**WHAT IS ASKED**. Write what comes next in the passage about the WBL draft and the Olympic hopes of women players, starting after its final sentence.

The timing of the draft created a conflict for those with Olympic aspirations. The first women’s team represented the U.S. at the 1976 Olympics just two years prior. That team’s success made much of the nation’s top talent want to compete in the upcoming 1980 Olympics (which the U.S. would eventually boycott). However, joining a professional league would disqualify them from participating.

Some players, such as Gwyn, felt that establishing a professional league for women carried just as much weight as competing for a medal. “Pro ball is just as important as the Olympics,” Gwyn proclaimed.

As members of the national team, Meyers and Blazejowski felt differently. At the time of the WBL draft, the national team was on tour playing a series of exhibition games in Bulgaria. The national team coach, Maureen Wendelken, said on Blazejowski’s behalf, “She has no intention of signing with the pro league and she’s stated that all year. She plans to play in the Olympics. This is one of her dreams and her goals. That’s what she wants, and I agree with her. After the Olympics the [WBL] will be two years old and stronger. The money and the demand for her will be there in two years.”

The WBL was still around two years later and Blazejowski did play one year with the Gems, but the financial component started on shaky footing and never really stabilized.

**DATASET EXTRACT**.
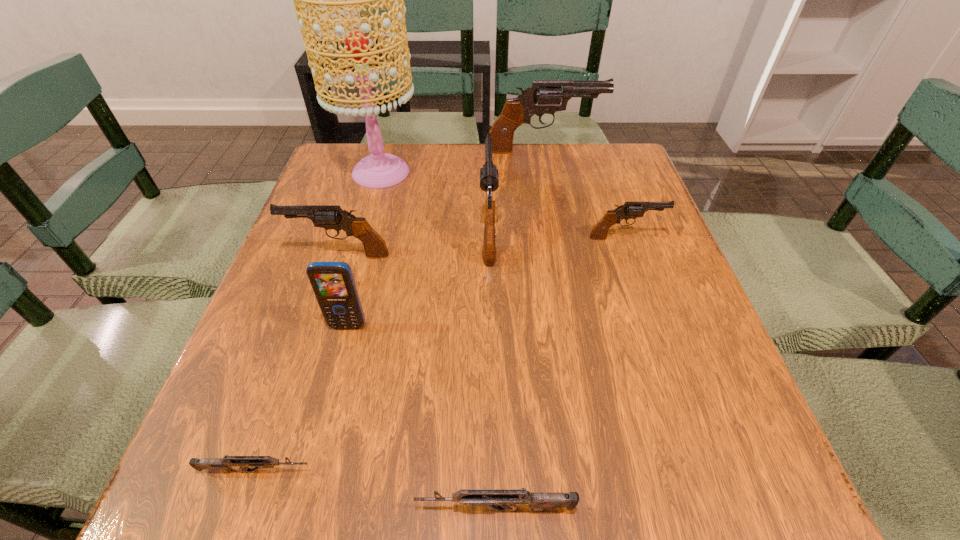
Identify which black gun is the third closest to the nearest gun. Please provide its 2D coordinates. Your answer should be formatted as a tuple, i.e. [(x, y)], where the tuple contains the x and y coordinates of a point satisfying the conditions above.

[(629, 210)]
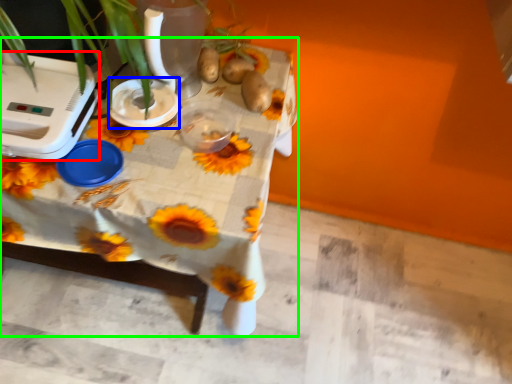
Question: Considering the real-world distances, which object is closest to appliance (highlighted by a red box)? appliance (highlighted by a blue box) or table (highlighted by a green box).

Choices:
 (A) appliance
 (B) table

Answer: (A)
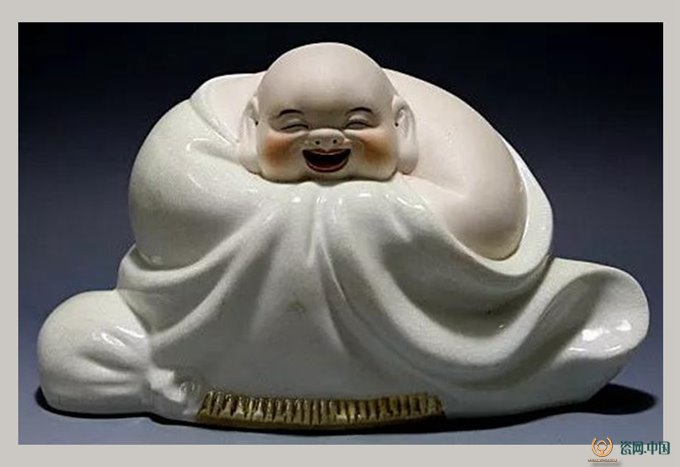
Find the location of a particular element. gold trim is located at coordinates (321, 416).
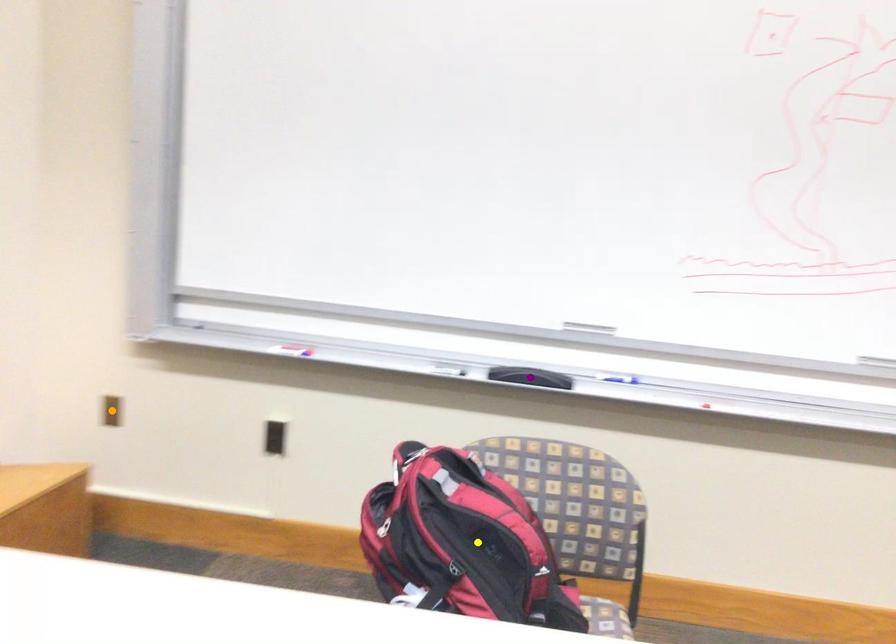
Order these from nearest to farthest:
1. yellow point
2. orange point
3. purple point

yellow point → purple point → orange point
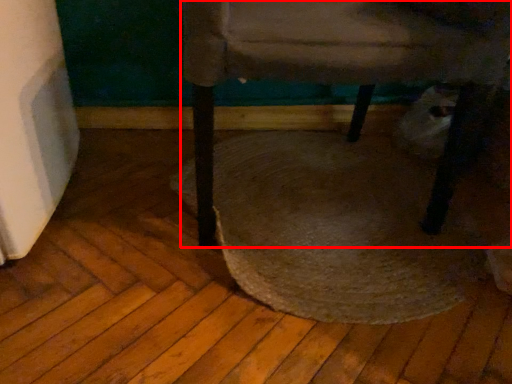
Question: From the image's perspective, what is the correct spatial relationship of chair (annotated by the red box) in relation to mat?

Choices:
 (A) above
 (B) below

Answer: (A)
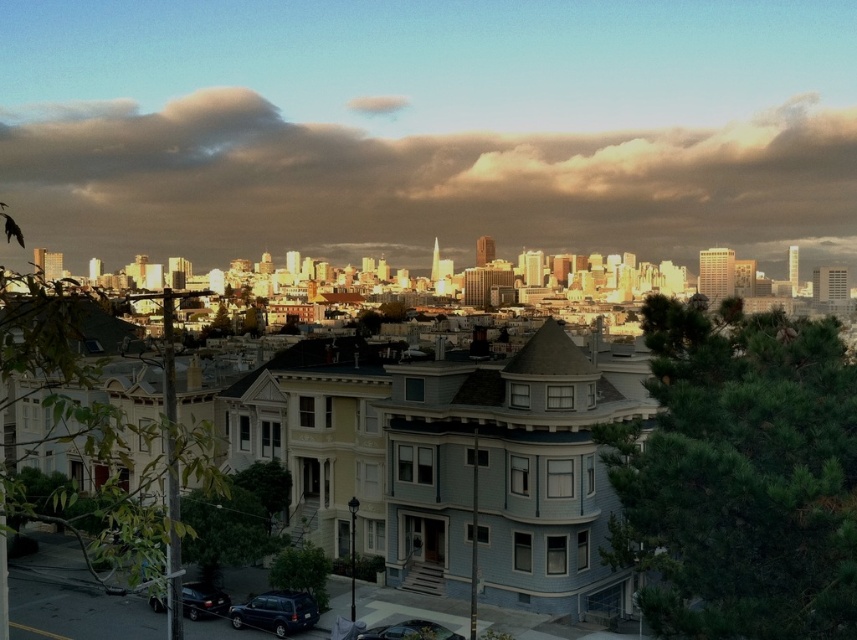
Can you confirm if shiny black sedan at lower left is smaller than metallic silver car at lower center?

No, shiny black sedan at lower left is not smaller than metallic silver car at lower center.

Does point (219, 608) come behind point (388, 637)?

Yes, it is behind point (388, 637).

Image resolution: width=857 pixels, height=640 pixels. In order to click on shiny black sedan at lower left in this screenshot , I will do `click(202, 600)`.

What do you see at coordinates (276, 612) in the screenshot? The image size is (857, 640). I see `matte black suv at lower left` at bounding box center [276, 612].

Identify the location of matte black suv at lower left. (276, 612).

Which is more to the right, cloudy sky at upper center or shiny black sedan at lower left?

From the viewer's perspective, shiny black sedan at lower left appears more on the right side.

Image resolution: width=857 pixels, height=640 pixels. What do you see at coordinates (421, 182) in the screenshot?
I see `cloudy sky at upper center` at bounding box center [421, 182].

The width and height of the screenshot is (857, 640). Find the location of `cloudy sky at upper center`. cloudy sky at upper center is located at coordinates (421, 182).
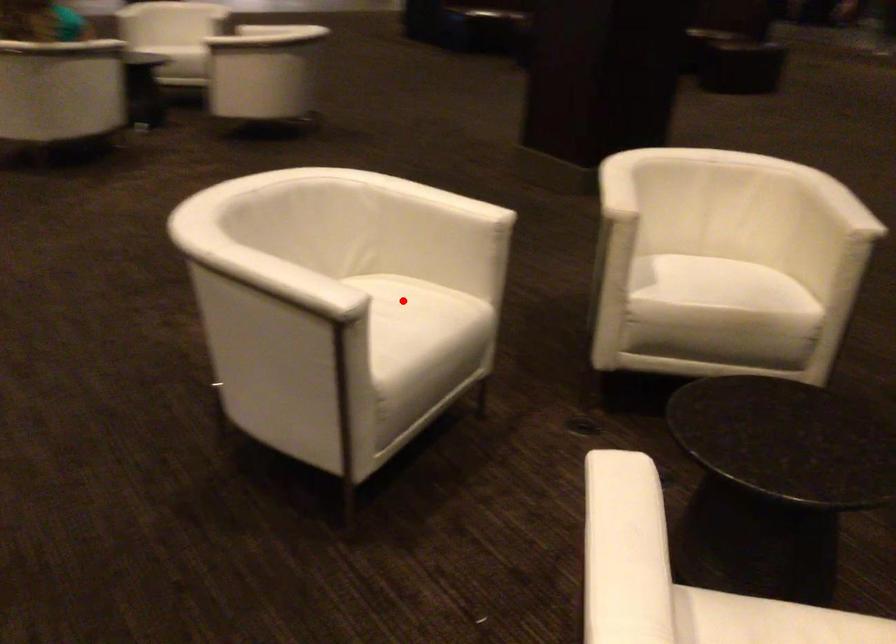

**OUTPUT FOR THIS EXERCISE**.
To convince players to upend their existing plans, the league needed to offer reasonable salaries, a big ask for a new and trailblazing league.

Harris was one year removed from her tenure at Delta State and working as an administrator at the school when Houston drafted her. Following the draft, Harris implied that, for her to put in the hard work required of pro ball, the team needed to beat her administrative salary. As she put it to The New York Times, “I know the women won’t play for nothing. I make that, sitting [at a desk].”

Upon learning that 29 free agents had signed before the draft for only $3,000 to $5,000 per year, Harris declared, “I wouldn’t even consider playing for that salary.”

Draftees wound up signing for between $3,000 and $12,000, which in today’s dollars is about $14,000 to $56,000. Team owners had bought into the league for a fee of just $50,000 (about $235,000 today) and didn’t necessarily have the deep pockets to pay players more.

Karen Logan, who was a player and coach for the Chicago Hustle while also working for the league as an advisor and promoter, knew the WBL needed stronger investments to succeed. Early in the league’s first season, Logan told The Washington Post, “If a league can’t pay decent wages, it shouldn’t exist.” Even today, as the WNBA looks to expand, prospective ownership groups need thorough vetting to ensure they’re willing and able to provide the proper resources.

The underwhelming financial investment from teams carried over to a general lack of organization and vision for the future. In addition to needing a home court, more than half of the teams entered draft day still in search of a nickname, and preparing to select players proved difficult. The league did a paltry job of alerting the public or even the women’s basketball community of its existence prior to the draft. As a result, Kinitsky struggled to even contact players to gauge interest or fit. He complained, “[N]obody really knew what was going on, so people weren’t in a hurry to return your calls because they didn’t know there would be a league.”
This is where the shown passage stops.